Longicrusavis Temporal range: Early Cretaceous, 122 Ma PreꞒ Ꞓ O S D C P T J K Pg N B V H B Apt. Albian C T C S Cam. M

Scientific classification
- Kingdom: Animalia
- Phylum: Chordata
- Class: Reptilia
- Clade: Dinosauria
- Clade: Saurischia
- Clade: Theropoda
- Clade: Avialae
- Clade: Ornithuromorpha
- Family: †Hongshanornithidae
- Genus: †Longicrusavis O'Connor et al., 2010
- Species: †L. houi
- Binomial name: †Longicrusavis houi O'Connor et al., 2010

= Longicrusavis =

- Authority: O'Connor et al., 2010
- Parent authority: O'Connor et al., 2010

Extinct genus of birds

Longicrusavis (meaning "long shin bird" in Latin) is an extinct genus of basal ornithuromorph bird found only at Dawangzhangzi village in Liaoning Province, China. Longicrusavis was a ground dwelling carnivore, a wader, and part of biological family Hongshanornithidae, considered to have been a dominant species in the Jehol Biota, the prehistoric Chinese ecosystem which supported them. The name Hongshanornithidae refers to one of China's oldest recorded cultures in the region, the Hongshan culture.

==Description==
Longicrusavis is a ground dwelling carnivore known from the holotype specimen PKUP V1069, found from the Lower Cretaceous Yixian Formation in Liaoning Province, China., which consists of shale slab and counter slab. The skeleton is nearly complete and belongs to an adult individual, with carbonized feathers preserved in full plumage with visible colouration around the head and forelimbs.

Like the closely related genus Hongshanornis, Longicrusavis has hindlimbs that are very long relative to the forelimbs. Longicrusavis has a rostrum that is more robust than that of Hongshanornis. The skull, though broken in the individual specimen, would be roughly triangular in shape with large eye socket orbits. In lateral view, the dorsal margin of the skull is slightly concave, but not as much as the dorsal margin of the skull of Hongshanornis, where there is an abrupt constriction at the rostrum.
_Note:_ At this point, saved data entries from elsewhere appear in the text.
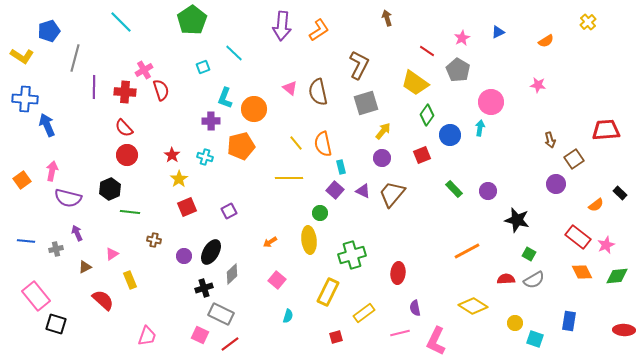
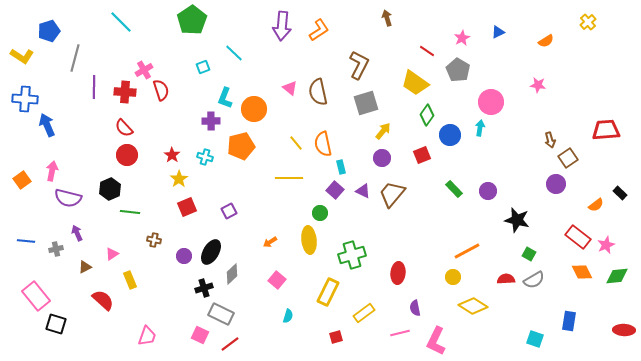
brown square at (574, 159): moved 6 px left, 1 px up
yellow circle at (515, 323): moved 62 px left, 46 px up
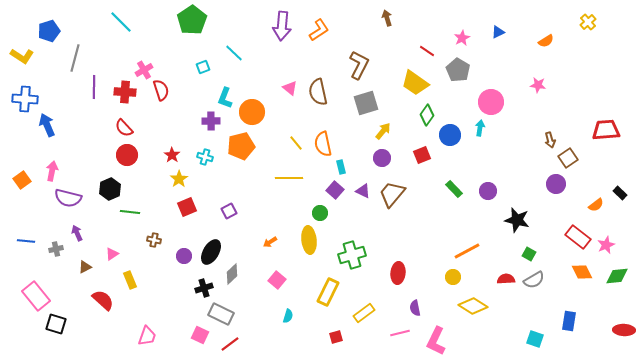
orange circle at (254, 109): moved 2 px left, 3 px down
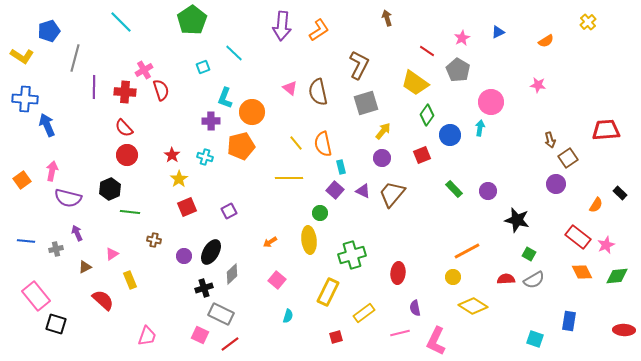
orange semicircle at (596, 205): rotated 21 degrees counterclockwise
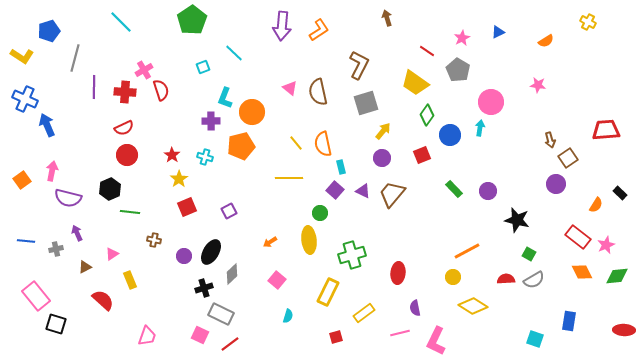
yellow cross at (588, 22): rotated 21 degrees counterclockwise
blue cross at (25, 99): rotated 20 degrees clockwise
red semicircle at (124, 128): rotated 72 degrees counterclockwise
Although no teeth are preserved, they were likely present in the upper jaw owing to the presence of alveoli, or tooth sockets, in the premaxilla and maxilla. Otherwise, Longicrusavis is one of the closest examples to a toothless bird with an evolving beak. Hongshanornis also appears to have alveoli, despite being described as toothless when it was first named. No alveoli are found in the mandible, indicating that it was likely edentulous. Longicrusavis exhibits an obvious long, thin, pointed beak.

Comparison of the tail feathers to another similar discovery, both possessing a long fan shaped tail improving flight, suggests these to be the oldest form of bird with this type of tail.

==Implications==
Longicrusavis is important because detailed evidence of transitioning dinosaurs to birds are rare. Specimen PKUP V1069 also gives us, in conjunction with another palaeontological discovery five years before, evidence a range of small specialised birds from the early Cretaceous, 120-130 million years ago.

The holotype evidencing the discovery is held at the Beijing Institute of Vertebrate Paleontology and Paleoanthropology (IVPP) as part of a collection.

==Jehol Biota==
The Longicrusavis fossil was part the Jehol Biota from which is unearthed a whole range of palaeontological finds including dinosaurs, mammals, birds, fishes and invertebrates. "The Jehol Biota never fails to stop giving, and the research to be done on these fossils is virtually endless!" said O'Connor who has determined at least three evolutionary stages to divide history based on the Dabeigou (130ma), Yixian (125ma), and Jiufotang (120ma) Formation periods issuing the Longicrusavis are the earlier Yixian and Jiufotang.